_TASK DETAILS_
Show every line of the rows below that contains the word "service", copied in full. Case counts.

_DATA TO PROCESS_
_____

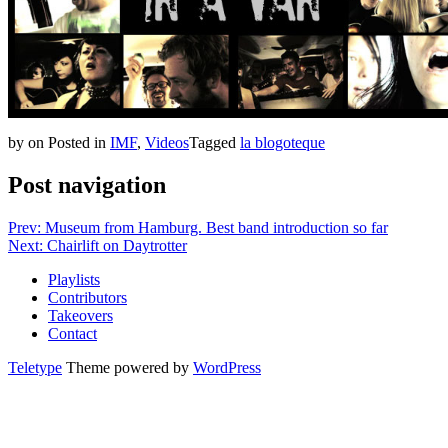
by
on
Posted in
IMF
,
Videos
Tagged
la blogoteque
Post navigation
Prev: Museum from Hamburg. Best band introduction so far
Next: Chairlift on Daytrotter
Playlists
Contributors
Takeovers
Contact
Teletype
Theme powered by
WordPress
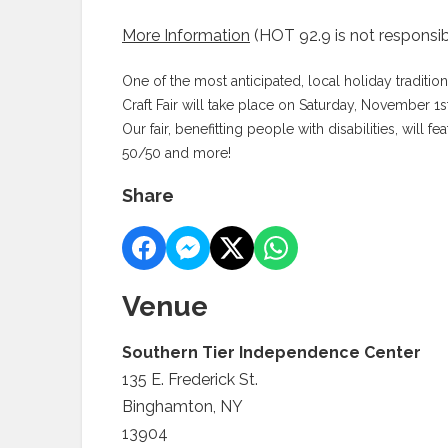
More Information
(HOT 92.9 is not responsib
One of the most anticipated, local holiday traditio
Craft Fair will take place on Saturday, November 
Our fair, benefitting people with disabilities, will 
50/50 and more!
Share
Venue
Southern Tier Independence Center
135 E. Frederick St.
Binghamton, NY
13904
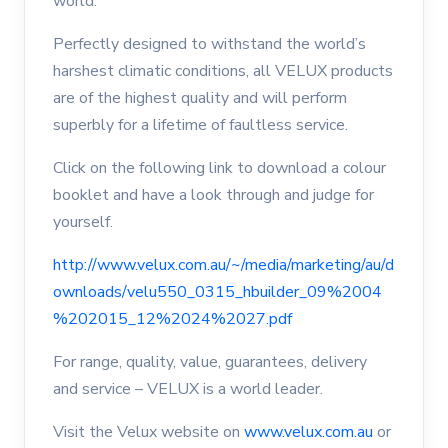
world.
Perfectly designed to withstand the world’s
harshest climatic conditions, all VELUX products
are of the highest quality and will perform
superbly for a lifetime of faultless service.
Click on the following link to download a colour
booklet and have a look through and judge for
yourself.
http://www.velux.com.au/~/media/marketing/au/d
ownloads/velu550_0315_hbuilder_09%2004
%202015_12%2024%2027.pdf
For range, quality, value, guarantees, delivery
and service – VELUX is a world leader.
Visit the Velux website on
www.velux.com.au
or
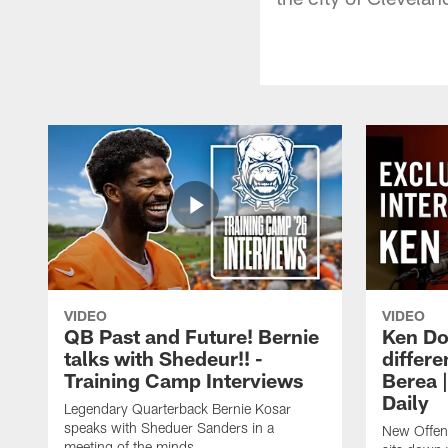
VIDEO
VIDEO
QB Past and Future! Bernie
Ken Do
talks with Shedeur!! -
differe
Training Camp Interviews
Berea 
Daily
Legendary Quarterback Bernie Kosar
speaks with Sheduer Sanders in a
New Offen
meeting of the minds.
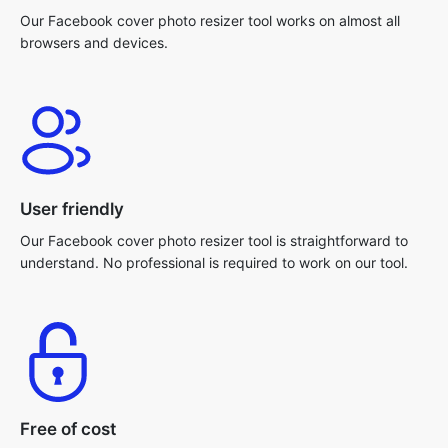
Our Facebook cover photo resizer tool works on almost all
browsers and devices.
User friendly
Our Facebook cover photo resizer tool is straightforward to
understand. No professional is required to work on our tool.
Free of cost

_____

_RESPONSE AREA_
superbly for a lifetime of faultless service.
and service – VELUX is a world leader.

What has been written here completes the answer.